Formalizing complexity in the life sciences: systems, emergence, and metafluxes

Current plant sciences (as the life sciences in general) tend to follow an empirical rationale focussing on the molecular scale (genes, proteins), which is supposed to causally dominate processes at higher levels of organization (cellular, organismic). This rather simplistic view on the complexity of living systems calls for a more adequate and elaborate theoretical approach, to which I want to contribute three main cornerstones here. Systems theory is the first one, mostly referring to Mario Bunge’s CESM (Composition, Environment, Structure, Mechanism) approach and its biological application. More than half of this article is dedicated to the philosophical concept of emergence , denoting the fact that systems have specific properties not shared or provided by their parts. Different viewpoints on emergence and definitions are contrasted and their potential suitability for the life sciences is discussed. An interesting historical case study is the genesis of the ‘ecosystem’ concept in plant ecology.
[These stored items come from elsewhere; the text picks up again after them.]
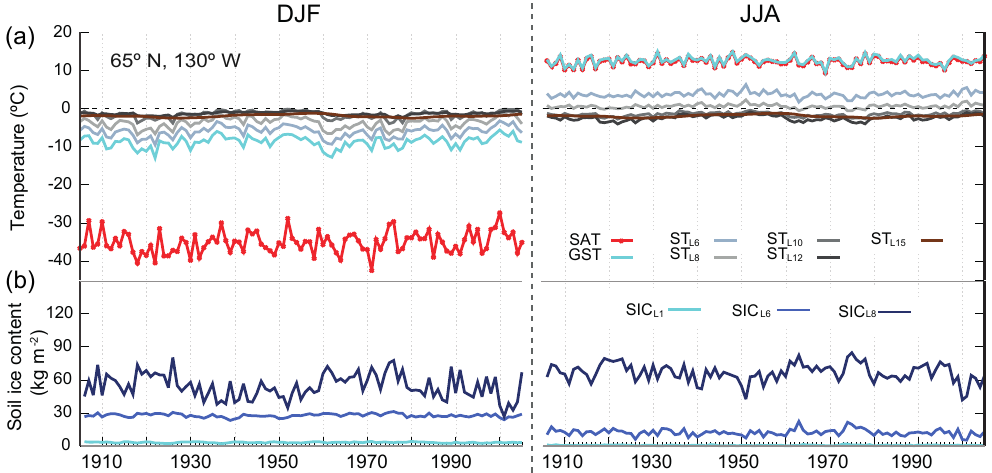
Figure 7. (a) DJF and JJA evolution of SAT, GST, ST L6 , ST L8 , ST L10 , ST L12 and ST L15 during the 1900–2005CE period for a grid point from the ALL- F 2 simulation located in the north of Canada (65 ◦ N,1 30 ◦ W), an area with permanent frozen soils. Dashed lines indicate 0 ◦ C. (b) Soil ice mass content (SIC) in the L1, L6 and L8 soil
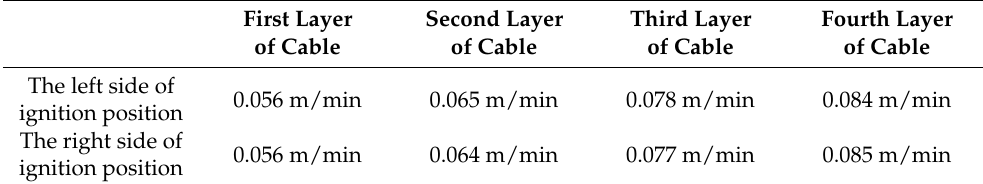
Table 4. The fire spread rate on both sides of the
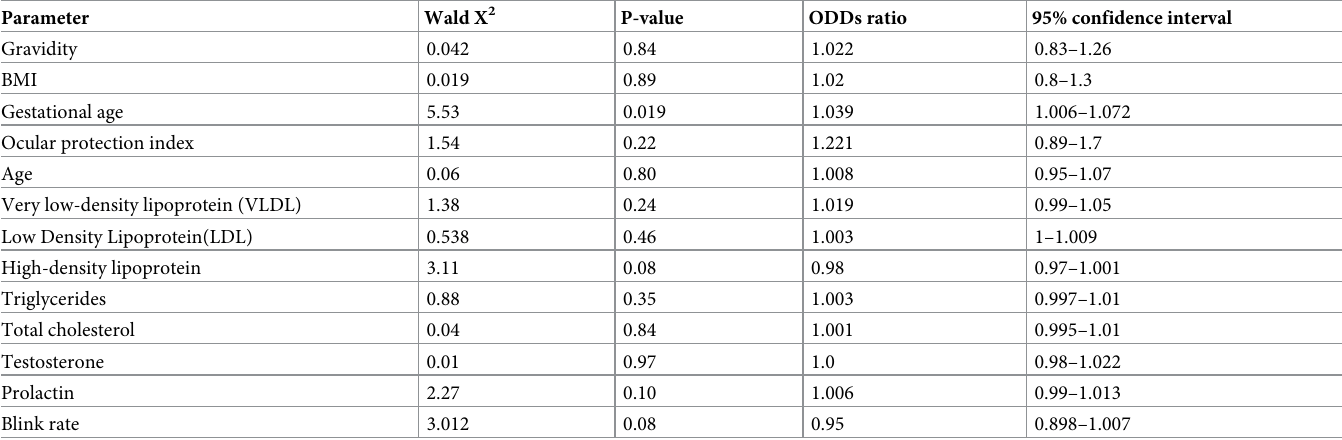
Table 2. Univariate binary logistic regression analysis.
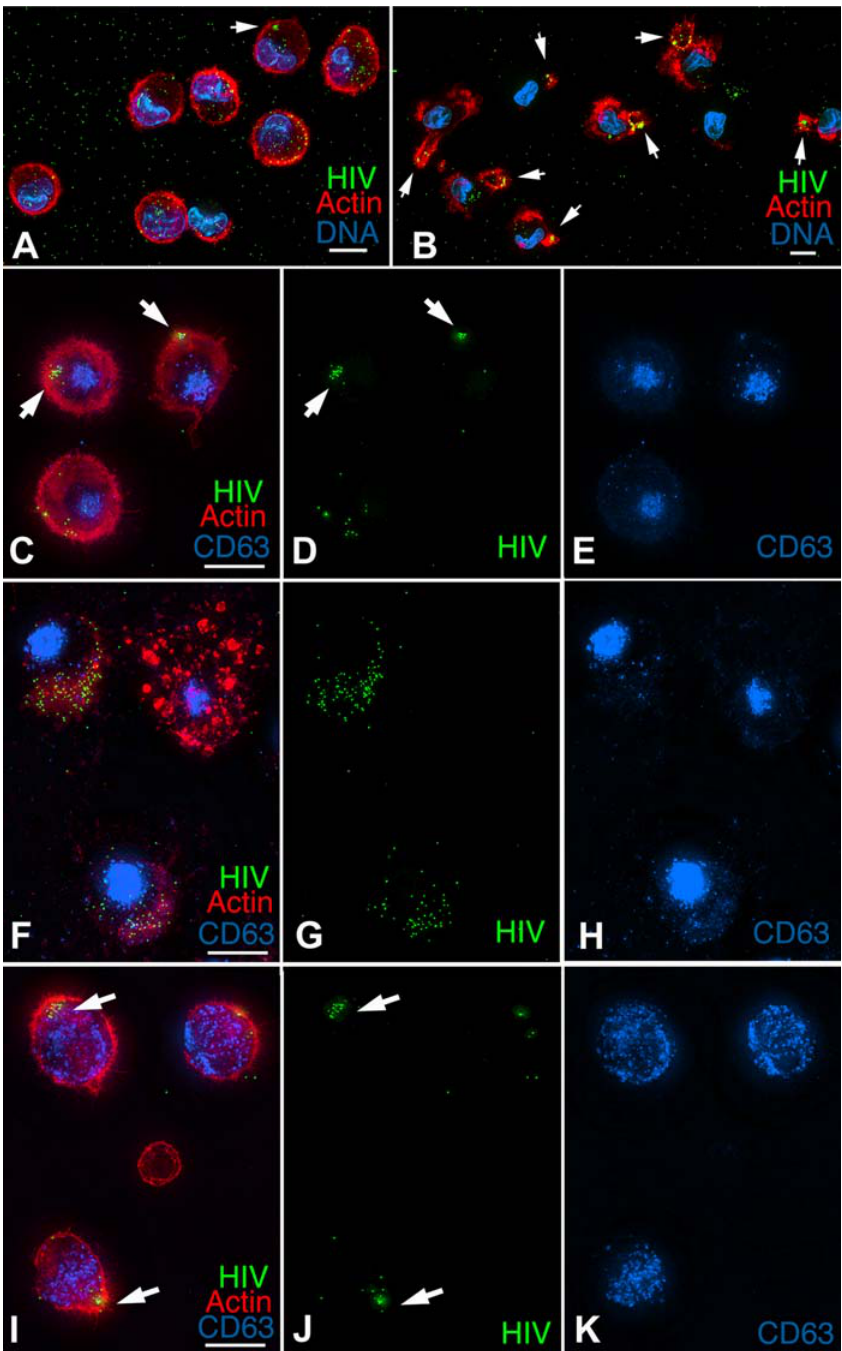
Figure 1. HIV concentration in mature MDDCs requires an intact actin cytoskeleton. (A,B) Mature DCs were plated onto coverslips, pulsed with HxB2 pseudotyped GFP-Vpr HIV (green) for 30 min, washed and fixed (A) or incubated an additional hour and fixed (B). Fixed cells were stained for actin cytoskeleton (red) and nuclear DNA (blue). (C–K) Mature MDDCs were pre-incubated for 15 min without (C–E) or with cytoskeletal inhibitors latrunculin B (2.5 m M) (F–H) or nocodazole (5 m M) (I–K) and then incubated with GFP-Vpr HIV (green) for 1 h with appropriate inhibitors. Cells were washed and incubated for 1 h with inhibitors, plated onto coverslips, and fixed and stained for cellular CD63 (blue) and actin (red). Note the perinuclear CD63-positive lysosomes were re-distributed in nocodazole-treated cells (I–K) and the actin cytoskeleton was disrupted in latrunculin B treated cells (F). Images are 3-D–rendered whole-cell volumes, arrows denote areas of concentrated HIV. Bars, 5 m . doi:10.1371/journal.ppat.1000134.g001 was highly concentrated along with the HIV, as has been reported monoclonal antibodies comprising a variety of cell surface and intracellular markers (Figure 2). We identified a number of previously [6,7]. High resolution imaging showed that CD81 and proteins that co-localized with the concentrated HIV. CD81, a HIV were concentrated into a compact, apparently intracellular member of the tetraspanin family of integral membrane proteins, structure (Figure 2A–2C). Before exposure to HIV, CD81 was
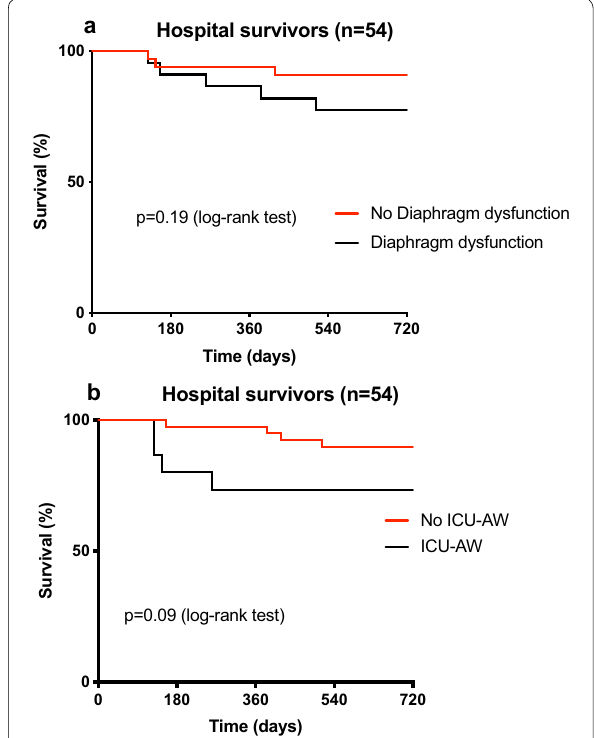
Fig. 3 Kaplan–Meier 2‑year survival curves in patients with and without diaphragm dysfunction ( a ) and in patients with and without ICU‑AW ( b ) (sensitivity analysis restricted to hospital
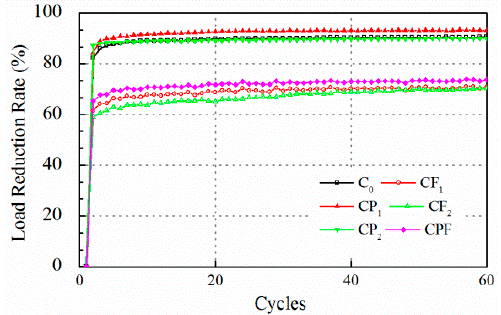
Figure 8. Load reduction rate at 0.2 mm crack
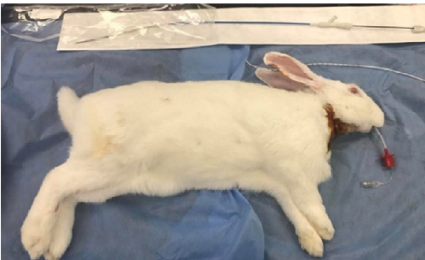
Figure 3 - Preparation of a rabbit model for stent deployment. The rabbit model was intubated with a 3-0 endotracheal tube, and the rabbit was positioned in lateral recumbency with the neck flexed.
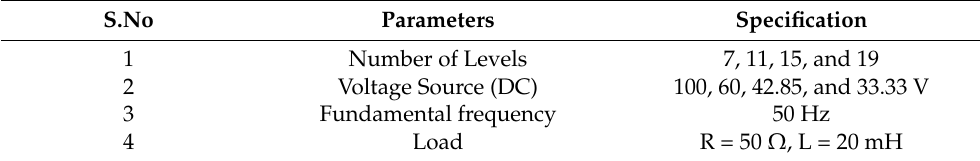
Table 2. Simulation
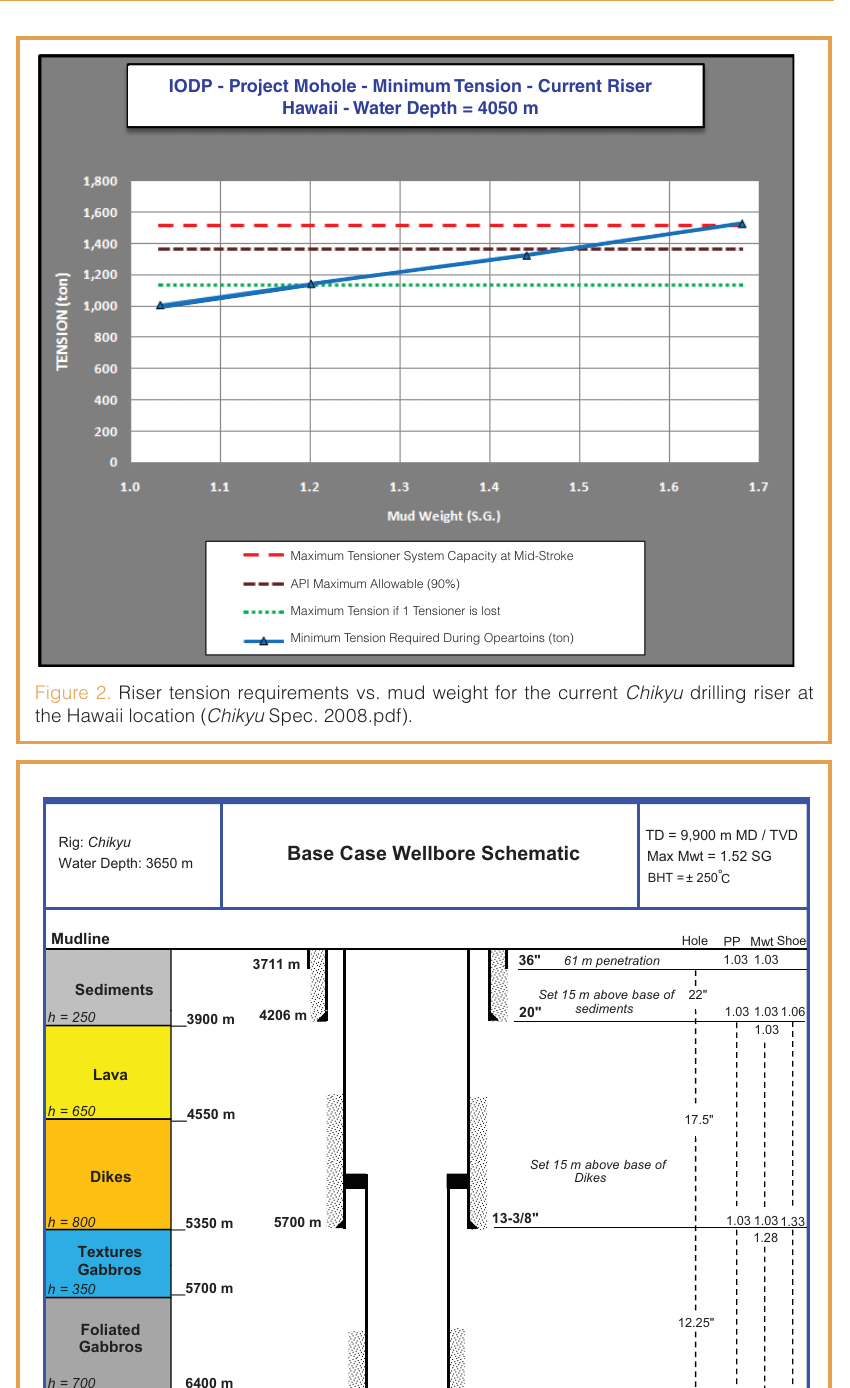
IODP - Project Mohole - Minimum Tension - Current Riser Hawaii - Water Depth = 4050 m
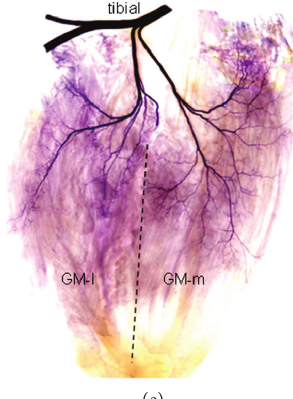
Figure 2: A Sihler’s stained rat hind limb, showing the major branches of the sciatic nerve and their distribution in the calf muscles. (a) Low- power view of the Sihler’s stained left hind limb after microdissection, 4x. The sciatic nerve is divided into three major branches: CP, tibial, and sural (sensory). The peroneal nerve gives off branches to innervate TA and EDL. The tibial nerve gives off branches to supply the GM, soleus, FHL, FDL, and muscles in the foot. The GM-l and GM-m are outlined by white dotted lines. (b) Magnification of the boxed region in A showing the intramuscular branching and distribution patterns of the peroneal and tibial nerves. The upper part of the tibia was removed. The deep peroneal nerve (DPN) supplies branches to the TA and EDL. The tibial nerve gives off three branches, first branch to the GM, second branch to the foot, and third branch to the FHL and FDL. Also, the GM nerve branch gives off two secondary branches, one innervating the GM-l and soleus and another supplying the GM-m. SPN, superficial peroneal nerve, 12x. (c–e) High-power view of the branching of the sciatic nerve and intramuscular innervation of the tibial and peroneal nerves,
Subsequently two widely accepted subtypes, ‘weak’ and ‘strong’ emergence are introduced and their quantitative formalization is briefly outlined referring to recent work on this issue. Finally, the metaflux concept is presented for the first time. Living systems are characterized by a network of coupled fluxes of matter, free energy, and entropy, adequately formalized by the thermodynamics of irreversible processes. Dynamical phenomena in organisms emerging from these flux networks which are, in contrast to process philosophy/metaphysics, defined on a scientific (physicochemical) basis will be called ‘metafluxes’. Metafluxes and weak and strong emergence are non-exclusive concepts to be employed in a dialectic scientific process.